→ **PROBLEM STATEMENT**: Print the records below word for word, but leave out the pictures.

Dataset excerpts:
^^^^^^^^

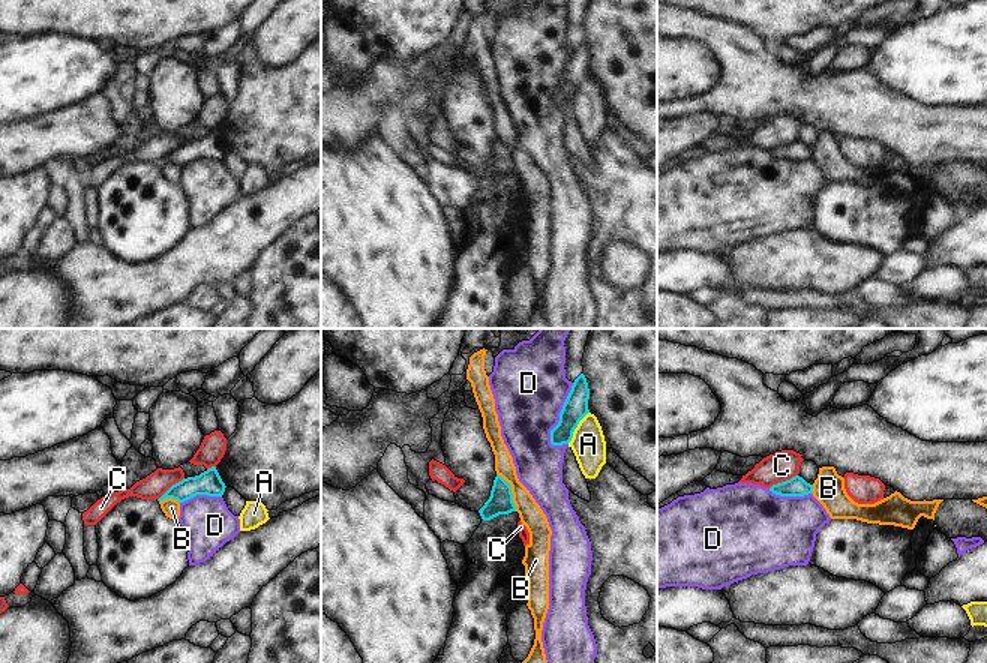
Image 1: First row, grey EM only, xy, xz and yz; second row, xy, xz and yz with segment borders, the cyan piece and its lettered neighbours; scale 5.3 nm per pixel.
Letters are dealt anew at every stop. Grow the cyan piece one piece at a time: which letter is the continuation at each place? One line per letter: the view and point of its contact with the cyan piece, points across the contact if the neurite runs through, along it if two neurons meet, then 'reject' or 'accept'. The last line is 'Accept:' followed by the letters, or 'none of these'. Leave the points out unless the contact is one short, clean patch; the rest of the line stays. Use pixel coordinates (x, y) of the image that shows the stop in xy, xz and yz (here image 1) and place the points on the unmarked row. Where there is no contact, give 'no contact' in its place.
A: xz (576, 90) | reject
B: xz (510, 156) | along xz (497, 137), (510, 150), (516, 174) | reject
C: yz (783, 146) | reject
D: xz (560, 78) | reject
Accept: none of these

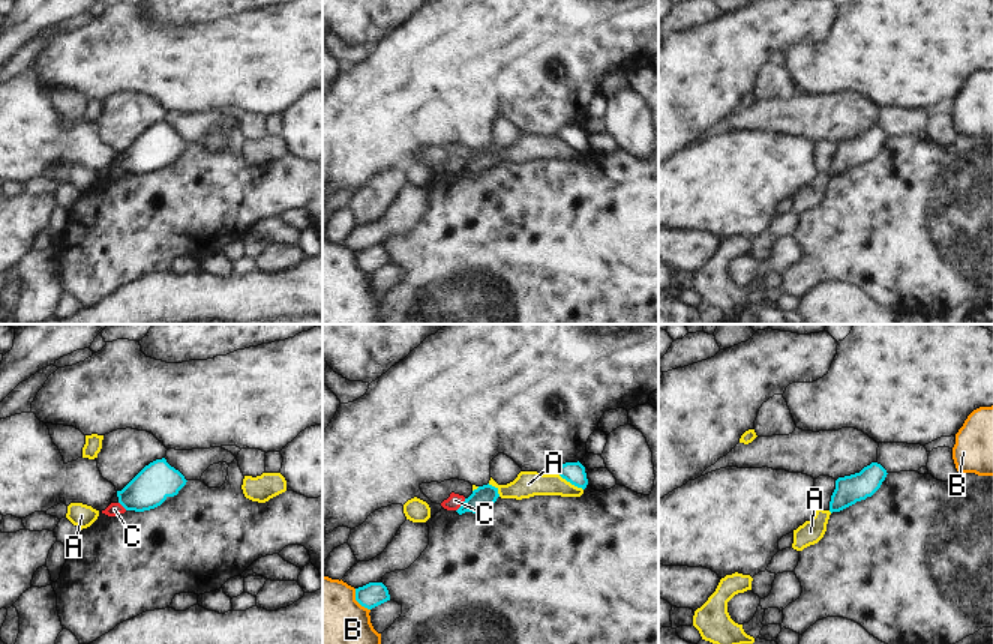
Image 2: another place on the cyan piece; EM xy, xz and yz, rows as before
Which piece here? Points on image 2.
A: xz (570, 146) | reject
B: xz (357, 264) | reject
C: xz (462, 168) | along xz (465, 162), (456, 174) | reject
Accept: none of these

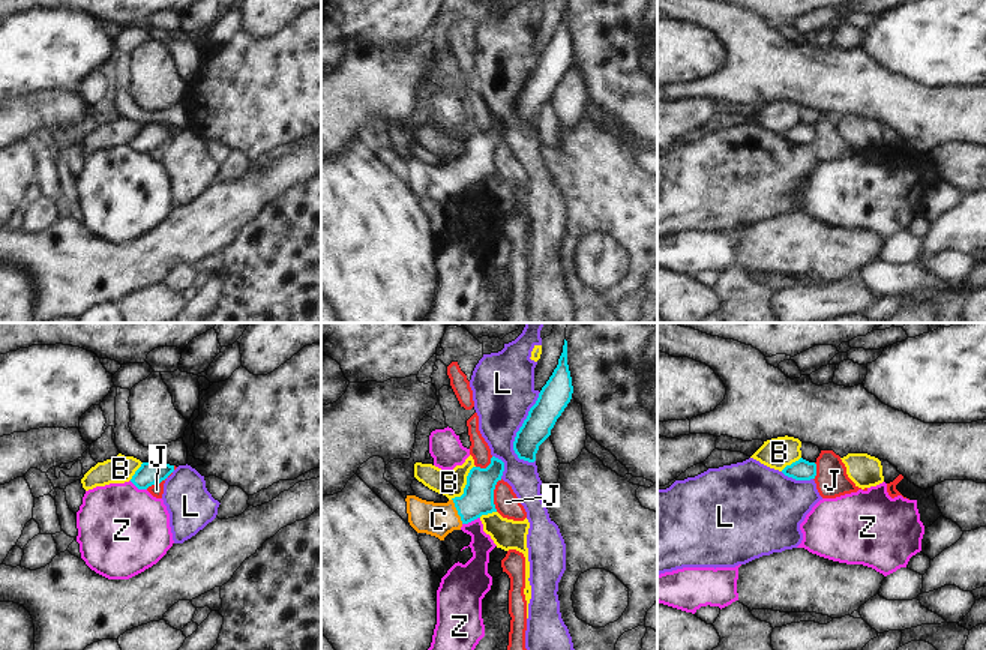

^^^^^^^^

→ **SOLVED PROBLEM**:
Image 1: First row, grey EM only, xy, xz and yz; second row, xy, xz and yz with segment borders, the cyan piece and its lettered neighbours; scale 5.3 nm per pixel.
Letters are dealt anew at every stop. Grow the cyan piece one piece at a time: which letter is the continuation at each place? One line per letter: the view and point of its contact with the cyan piece, points across the contact if the neurite runs through, along it if two neurons meet, then 'reject' or 'accept'. The last line is 'Accept:' followed by the letters, or 'none of these'. Leave the points out unless the contact is one short, clean patch; the rest of the line stays. Use pixel coordinates (x, y) of the image that shows the stop in xy, xz and yz (here image 1) and place the points on the unmarked row. Where there is no contact, give 'no contact' in its place.
A: xz (576, 90) | reject
B: xz (510, 156) | along xz (497, 137), (510, 150), (516, 174) | reject
C: yz (783, 146) | reject
D: xz (560, 78) | reject
Accept: none of these

Image 2: another place on the cyan piece; EM xy, xz and yz, rows as before
Which piece here? Points on image 2.
A: xz (570, 146) | reject
B: xz (357, 264) | reject
C: xz (462, 168) | along xz (465, 162), (456, 174) | reject
Accept: none of these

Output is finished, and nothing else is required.